(TASK BRIEF) The expected answer is the data below, printed verbatim without its pictures.

(STORED DATA)
════

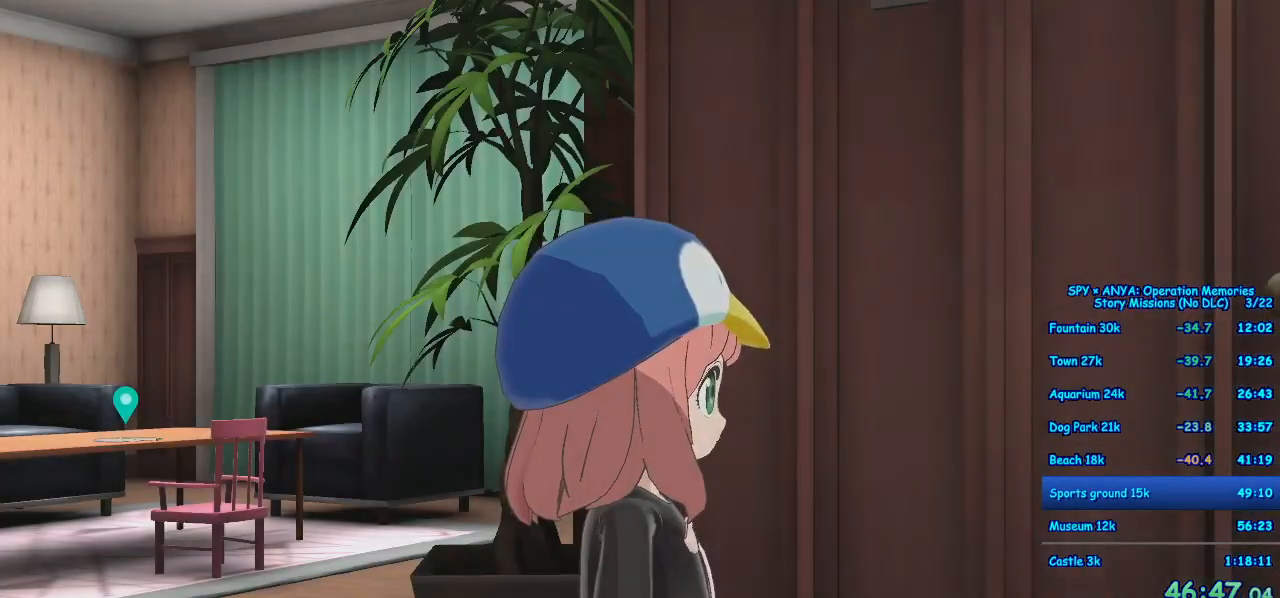
{"dt_ms": 500, "buttons": [], "left_stick": "center", "right_stick": "center", "events": []}
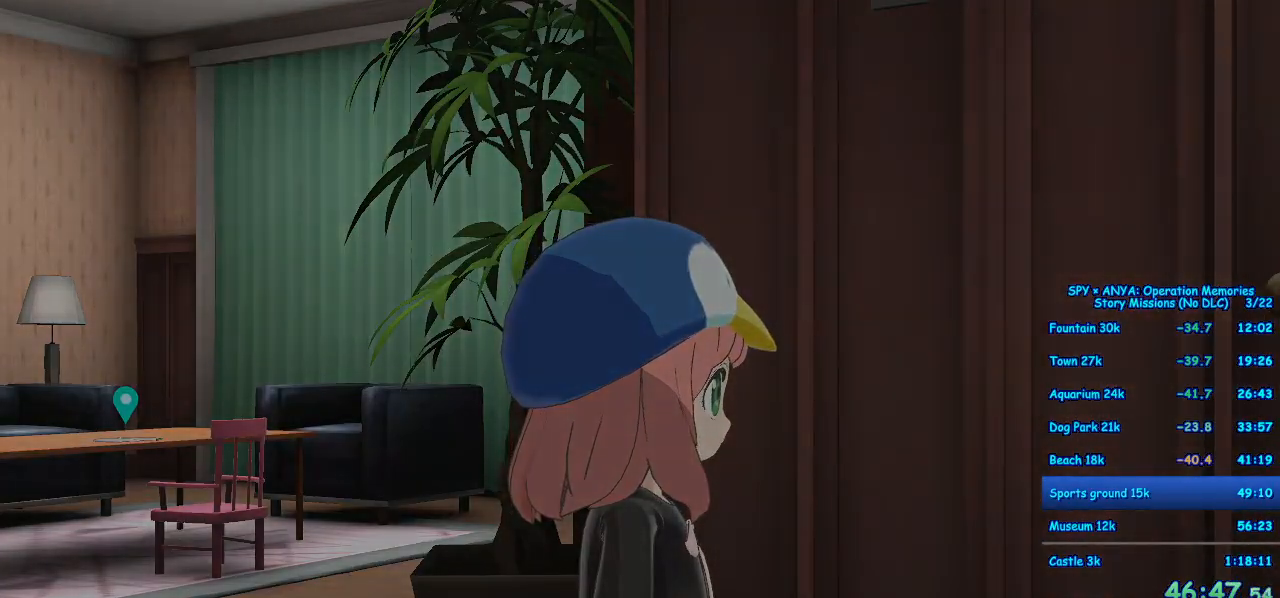
{"dt_ms": 500, "buttons": [], "left_stick": "center", "right_stick": "center", "events": []}
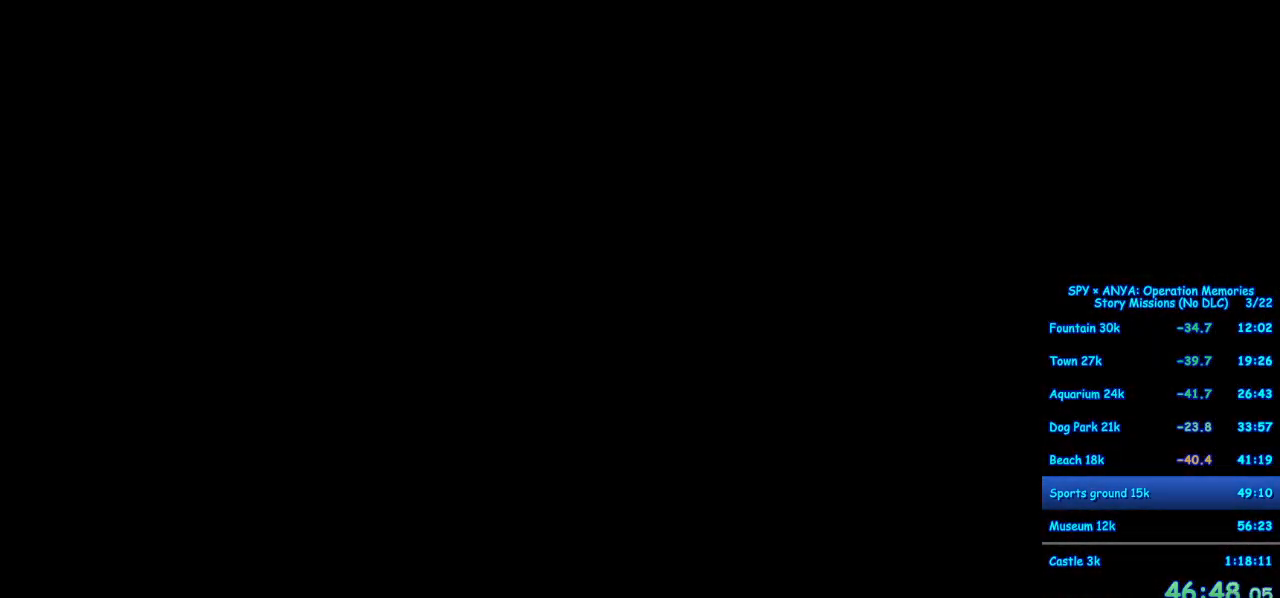
{"dt_ms": 500, "buttons": [], "left_stick": "center", "right_stick": "center", "events": []}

════

(REPLY TO THE EXERCISE)
{"dt_ms": 500, "buttons": [], "left_stick": "center", "right_stick": "center", "events": []}
{"dt_ms": 500, "buttons": [], "left_stick": "center", "right_stick": "center", "events": []}
{"dt_ms": 500, "buttons": [], "left_stick": "center", "right_stick": "center", "events": []}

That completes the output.